May Day: The miles yet to be covered
Let May Day convey a simple message of how much more we can do to ensure for ourselves a well-ordered, economically viable society in Bangladesh.
It is May Day, the defining moment which transformed global history. It is a time to recall the movement of the struggling masses which was to have a profound impact on life in societies struggling to free themselves of political and social bondage.
The observance of the day annually is essentially a journeying back to the sacrifices made by some brave men in Chicago in 1886 in defence of their rights as workers. That these men summoned the courage to let the world know that the pursuit of happiness in life came from a sharing of the world's resources is a tale we celebrate this morning.
And we do that because it was these men who instilled in all of us the idea that struggling for a cause affecting the collective body of people is the noblest act that people can undertake. Since that supreme sacrifice in Chicago, the idea has grown that it is through a constant reinforcing of courage and a clear understanding of contemporary realities that societies can move forward.
Nowhere is the lesson of May Day more significant than in Bangladesh, for it is here that workers and peasants have historically waged long, desperate battles to claim for themselves a niche in the wider community. These are men and women who have carried, with others, our nationalistic struggle of the 1960s forward. And again, they did not flinch from linking up with the War of Liberation in 1971 to ensure for the nation a life to be lived in liberty and with a full application of the potential for progress.

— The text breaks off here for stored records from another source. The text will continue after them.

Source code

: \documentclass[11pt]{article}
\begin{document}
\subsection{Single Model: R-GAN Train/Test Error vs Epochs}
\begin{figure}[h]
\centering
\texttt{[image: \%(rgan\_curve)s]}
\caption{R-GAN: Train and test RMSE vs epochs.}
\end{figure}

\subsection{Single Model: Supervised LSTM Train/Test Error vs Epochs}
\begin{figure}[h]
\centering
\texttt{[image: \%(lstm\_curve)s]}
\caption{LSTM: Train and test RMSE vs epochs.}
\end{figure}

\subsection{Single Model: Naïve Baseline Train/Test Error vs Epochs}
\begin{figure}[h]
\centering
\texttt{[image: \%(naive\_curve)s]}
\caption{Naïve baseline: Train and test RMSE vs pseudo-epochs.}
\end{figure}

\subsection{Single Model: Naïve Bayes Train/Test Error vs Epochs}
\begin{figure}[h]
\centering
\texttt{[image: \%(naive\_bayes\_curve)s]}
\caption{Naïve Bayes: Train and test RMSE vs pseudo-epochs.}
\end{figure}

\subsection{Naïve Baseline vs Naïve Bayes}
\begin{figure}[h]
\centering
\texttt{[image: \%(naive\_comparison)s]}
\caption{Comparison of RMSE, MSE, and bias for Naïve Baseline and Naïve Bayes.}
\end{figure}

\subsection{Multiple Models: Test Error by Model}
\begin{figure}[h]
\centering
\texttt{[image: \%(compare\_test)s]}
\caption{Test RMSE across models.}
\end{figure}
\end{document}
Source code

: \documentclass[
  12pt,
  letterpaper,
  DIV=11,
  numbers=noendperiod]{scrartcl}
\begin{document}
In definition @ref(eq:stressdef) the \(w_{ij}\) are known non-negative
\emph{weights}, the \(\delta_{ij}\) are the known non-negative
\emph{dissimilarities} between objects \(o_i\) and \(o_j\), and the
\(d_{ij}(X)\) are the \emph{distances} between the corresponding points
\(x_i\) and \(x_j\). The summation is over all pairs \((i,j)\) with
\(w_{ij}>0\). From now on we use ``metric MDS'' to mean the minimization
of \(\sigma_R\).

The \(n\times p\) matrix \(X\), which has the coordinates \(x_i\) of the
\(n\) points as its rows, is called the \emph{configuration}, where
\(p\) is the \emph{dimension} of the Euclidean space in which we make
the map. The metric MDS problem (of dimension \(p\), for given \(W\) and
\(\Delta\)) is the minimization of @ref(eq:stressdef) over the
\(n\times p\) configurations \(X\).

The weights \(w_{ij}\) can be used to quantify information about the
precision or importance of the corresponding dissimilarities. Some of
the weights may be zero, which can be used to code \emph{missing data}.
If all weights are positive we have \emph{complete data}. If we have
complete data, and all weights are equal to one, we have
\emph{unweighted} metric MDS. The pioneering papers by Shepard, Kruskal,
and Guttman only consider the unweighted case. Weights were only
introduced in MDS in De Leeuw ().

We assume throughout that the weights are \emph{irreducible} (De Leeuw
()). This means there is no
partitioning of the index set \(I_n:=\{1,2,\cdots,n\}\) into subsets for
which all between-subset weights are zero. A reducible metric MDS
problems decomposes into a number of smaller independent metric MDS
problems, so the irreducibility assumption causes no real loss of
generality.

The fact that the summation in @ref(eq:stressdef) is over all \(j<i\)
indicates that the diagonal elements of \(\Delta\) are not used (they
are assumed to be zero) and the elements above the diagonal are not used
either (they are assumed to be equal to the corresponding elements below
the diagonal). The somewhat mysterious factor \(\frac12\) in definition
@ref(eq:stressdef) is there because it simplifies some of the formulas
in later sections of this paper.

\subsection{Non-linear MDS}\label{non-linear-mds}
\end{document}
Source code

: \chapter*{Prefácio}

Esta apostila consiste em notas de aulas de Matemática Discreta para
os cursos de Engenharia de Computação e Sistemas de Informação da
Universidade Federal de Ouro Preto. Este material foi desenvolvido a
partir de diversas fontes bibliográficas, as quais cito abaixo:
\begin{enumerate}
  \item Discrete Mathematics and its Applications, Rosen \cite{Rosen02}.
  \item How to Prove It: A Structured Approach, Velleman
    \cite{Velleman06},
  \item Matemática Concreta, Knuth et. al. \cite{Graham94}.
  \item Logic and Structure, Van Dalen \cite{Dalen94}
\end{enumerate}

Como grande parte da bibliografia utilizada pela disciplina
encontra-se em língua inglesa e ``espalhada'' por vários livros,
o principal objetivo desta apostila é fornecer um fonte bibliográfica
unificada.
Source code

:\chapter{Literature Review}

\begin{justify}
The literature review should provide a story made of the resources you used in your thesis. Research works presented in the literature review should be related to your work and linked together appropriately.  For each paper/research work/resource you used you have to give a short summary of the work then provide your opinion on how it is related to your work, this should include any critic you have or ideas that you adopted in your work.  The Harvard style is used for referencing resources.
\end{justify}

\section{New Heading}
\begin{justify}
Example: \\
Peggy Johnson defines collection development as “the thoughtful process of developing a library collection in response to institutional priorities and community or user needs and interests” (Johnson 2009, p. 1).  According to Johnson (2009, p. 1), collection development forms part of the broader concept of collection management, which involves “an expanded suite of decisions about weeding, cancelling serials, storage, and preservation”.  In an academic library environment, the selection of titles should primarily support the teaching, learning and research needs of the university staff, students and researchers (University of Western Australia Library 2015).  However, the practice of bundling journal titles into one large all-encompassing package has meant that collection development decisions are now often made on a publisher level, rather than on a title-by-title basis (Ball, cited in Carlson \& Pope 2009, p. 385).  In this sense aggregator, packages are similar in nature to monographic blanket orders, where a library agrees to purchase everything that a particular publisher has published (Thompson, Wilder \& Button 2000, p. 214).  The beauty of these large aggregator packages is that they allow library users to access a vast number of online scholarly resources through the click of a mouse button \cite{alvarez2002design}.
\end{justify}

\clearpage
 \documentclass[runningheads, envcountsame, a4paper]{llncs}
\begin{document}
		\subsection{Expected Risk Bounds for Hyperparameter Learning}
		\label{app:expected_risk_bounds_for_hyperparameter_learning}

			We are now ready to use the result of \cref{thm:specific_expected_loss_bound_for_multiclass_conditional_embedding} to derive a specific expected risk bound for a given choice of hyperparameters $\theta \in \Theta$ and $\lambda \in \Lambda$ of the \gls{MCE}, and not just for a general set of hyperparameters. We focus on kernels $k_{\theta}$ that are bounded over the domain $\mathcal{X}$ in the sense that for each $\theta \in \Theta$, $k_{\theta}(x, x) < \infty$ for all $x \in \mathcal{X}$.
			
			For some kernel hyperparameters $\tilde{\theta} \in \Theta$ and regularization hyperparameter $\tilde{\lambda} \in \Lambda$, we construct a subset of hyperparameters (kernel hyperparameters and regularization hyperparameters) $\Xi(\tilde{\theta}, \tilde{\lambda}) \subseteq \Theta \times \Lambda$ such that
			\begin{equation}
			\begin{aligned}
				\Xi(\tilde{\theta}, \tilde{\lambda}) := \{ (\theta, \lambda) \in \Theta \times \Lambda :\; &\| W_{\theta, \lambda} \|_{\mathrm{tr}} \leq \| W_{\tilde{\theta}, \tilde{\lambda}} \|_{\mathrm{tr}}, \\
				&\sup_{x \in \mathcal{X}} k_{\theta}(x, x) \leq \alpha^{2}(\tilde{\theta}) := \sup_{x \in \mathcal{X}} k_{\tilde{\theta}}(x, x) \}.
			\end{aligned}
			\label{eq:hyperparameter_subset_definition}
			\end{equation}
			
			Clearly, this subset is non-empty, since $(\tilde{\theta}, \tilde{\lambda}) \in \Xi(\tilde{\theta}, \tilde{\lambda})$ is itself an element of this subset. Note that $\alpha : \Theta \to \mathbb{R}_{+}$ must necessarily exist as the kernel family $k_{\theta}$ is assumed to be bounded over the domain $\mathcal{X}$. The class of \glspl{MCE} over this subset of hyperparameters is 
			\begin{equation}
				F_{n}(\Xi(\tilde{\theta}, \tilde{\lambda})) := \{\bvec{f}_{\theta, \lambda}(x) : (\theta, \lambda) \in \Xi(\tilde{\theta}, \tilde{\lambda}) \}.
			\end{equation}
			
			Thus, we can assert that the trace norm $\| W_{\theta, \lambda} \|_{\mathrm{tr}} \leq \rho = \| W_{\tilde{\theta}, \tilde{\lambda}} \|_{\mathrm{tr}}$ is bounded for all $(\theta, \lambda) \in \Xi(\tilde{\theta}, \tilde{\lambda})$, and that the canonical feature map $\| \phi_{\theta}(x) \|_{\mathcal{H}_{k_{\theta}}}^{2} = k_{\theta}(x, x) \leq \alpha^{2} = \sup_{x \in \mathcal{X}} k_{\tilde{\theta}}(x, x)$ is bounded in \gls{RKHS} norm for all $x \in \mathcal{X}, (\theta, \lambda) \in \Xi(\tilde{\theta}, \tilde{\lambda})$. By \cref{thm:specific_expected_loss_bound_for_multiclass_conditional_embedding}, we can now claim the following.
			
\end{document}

That May Day is for us, indeed for others around the world, an affirmation of the idea that national development, indeed development worldwide, is fundamentally a guarantee of happiness and prosperity for those who produce the goods, in the factories and in the fields, is a cardinal truth we recall and reinforce today.
And yet we note with concern that large sections of our working classes yet struggle to make ends meet for themselves and their families. That tens of thousands of men and women have found opportunities to ensure square meals for themselves through employment in industry is a truth we cannot ignore. Even so, every time workers of garment units take to the streets to demand their arrear payments, to ask for a better working atmosphere, we know that much more needs to be done to give these workers the means of coming by stability in life.
In these post-Covid times, in circumstances where the rising cost of living exercises our minds day after day, every time a child goes out to work in order to assist his family, we know there is yet a very long road we need to travel for this child not to be compelled into premature adulthood through a lack of education and economic security.
Let May Day convey a simple message of how much more we can do to ensure for ourselves a well-ordered, economically viable society in Bangladesh. Ritual must give way to an effective transformation of society, through guaranteeing the happiness of those who ensure the continuity of the factors of production. The goal must remain one of building for ourselves and for generations of Bengalis unborn a structure of purposeful social democracy.
There are the long miles we yet need to cover.